Текущий опыт субъективных переживаний – опыт повседневной эмпирической жизни – является одновременно целостным и разомкнутым, сложившимся и изменчивым, закрытым и открытым. Как совокупность состояний некоего «я» он един, монадичен, но в то же время каждое «я» непрестанно изменяется. Сейчас я веселюсь, потом загрущу, а через час и вовсе разозлюсь – сообразно этому изменится мир: сейчас он прекрасен, вскоре потеряет свои радостные краски, а потом станет источником опасности, агрессии и коварства. На разных этапах жизни действительность является нам как многоликая сообразно изменениям внутреннего и внешнего опыта. В наш опыт входят повторяющиеся элементы, придающие ему стабильность и устойчивость, однако в него вторгаются и единичные, необычайные события, разрывающие ткань привычки.

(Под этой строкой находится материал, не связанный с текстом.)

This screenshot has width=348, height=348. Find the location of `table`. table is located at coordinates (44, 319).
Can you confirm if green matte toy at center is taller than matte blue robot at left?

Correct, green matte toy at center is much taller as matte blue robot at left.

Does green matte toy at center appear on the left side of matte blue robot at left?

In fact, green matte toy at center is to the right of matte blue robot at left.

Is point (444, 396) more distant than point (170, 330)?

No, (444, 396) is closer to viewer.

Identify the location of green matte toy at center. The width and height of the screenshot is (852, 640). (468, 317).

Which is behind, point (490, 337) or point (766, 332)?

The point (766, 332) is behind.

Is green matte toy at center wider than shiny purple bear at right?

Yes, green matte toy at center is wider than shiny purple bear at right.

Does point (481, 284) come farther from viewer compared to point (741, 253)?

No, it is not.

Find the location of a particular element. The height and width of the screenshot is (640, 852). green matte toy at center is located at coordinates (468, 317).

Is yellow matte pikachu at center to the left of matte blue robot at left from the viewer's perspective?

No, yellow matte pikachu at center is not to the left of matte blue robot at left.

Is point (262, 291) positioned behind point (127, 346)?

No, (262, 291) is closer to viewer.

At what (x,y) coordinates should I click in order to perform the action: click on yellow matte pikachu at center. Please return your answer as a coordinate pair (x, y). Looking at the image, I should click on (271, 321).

Разумеется, опыт нашей жизни всегда осуществляется во взаимодействии с опытом других людей, что порождает особый пласт проблем, которых мы коснемся далее.

Единый жизненный опыт целостного субъекта не только открыт для перемен и контактов с другими субъектами, он также является многомерным и сложносоставным. Мы вполне можем говорить вслед за У. Джеймсом о «мирах опыта», и миры эти не отгорожены друг от друга. Есть мир ясного сознания и мир сна, мир труда и мир игры, мир депрессии и мир творчества. В сущности, их можно найти множество. Эти миры не переживаются нами одновременно, они, как правило, сменяют друг друга, заполняя собой до отказа всю нашу способность чувствовать, действовать и понимать. Однако между ними есть и переходные звенья, и порой странные «кентавры», совмещающие, казалось бы, несовместимое.

 «Я придерживаюсь того неопровержимого представления, - пишет У. Джеймс, что каждый момент опыта в результате перехода всегда наполняет собой другой, следующий и все переходы, соединительные либо разделительные, продолжают плетение его общей ткани. В переходах заключено не меньше жизни, чем в связываемых ими элементах; правда, в переходах она подчас заявляет о себе более многозначительно – как будто наши рывки и вылазки это живая линия огня, подобная узкой и буйной полоске пламени посреди сухого осеннего поля, которое фермер вознамерился сжечь»[9].

На мой взгляд, повседневность является фундаменальным пра-опытом и пра-миром для всех других миров опыта. Из нее все вырастает и в нее все возвращается, по крайней мере, пока мы пребываем в контексте земной эмпирии. А пребываем мы именно в ней. Если для религиозного, метафизического и оккультного мышления все возникает из Бога-Бытия-Ничто, из непроявленного-проявленного Единого, то для сознания обычного среднего человека, не осчастливленного мистическими экстазами и теоретическими экзерсисами, все рождается в повседневности и все опять к ней приходит. Только смерть обрывает эту череду возвращений. Что дальше? Дальше – тишина… Дальше – иной опыт, о котором мы можем только строить догадки. Поэтому вернемся к фундаментальным чертам повседневности и посмотрим для начала, как она противоречит сама себе, как она – главная стихия нашей жизни – включает в себя другие миры опыта.

Первая важнейшая черта повседневности согласно А. Шюцу – бодрствующее внимание. Как мы уже отметили в предыдущем очерке, по этому моменту Шюц противопоставляет «повседневность как дневное сознание», сну как ночному, смутному состоянию нашего внутреннего мира. Повседневный опыт предстает таким образом совершенно в духе классического рационализма как ясный, прозрачный, самоотчетный. Бодрствующее внимание связано с трезвостью, рассудительностью, здравым смыслом и точным расчетом.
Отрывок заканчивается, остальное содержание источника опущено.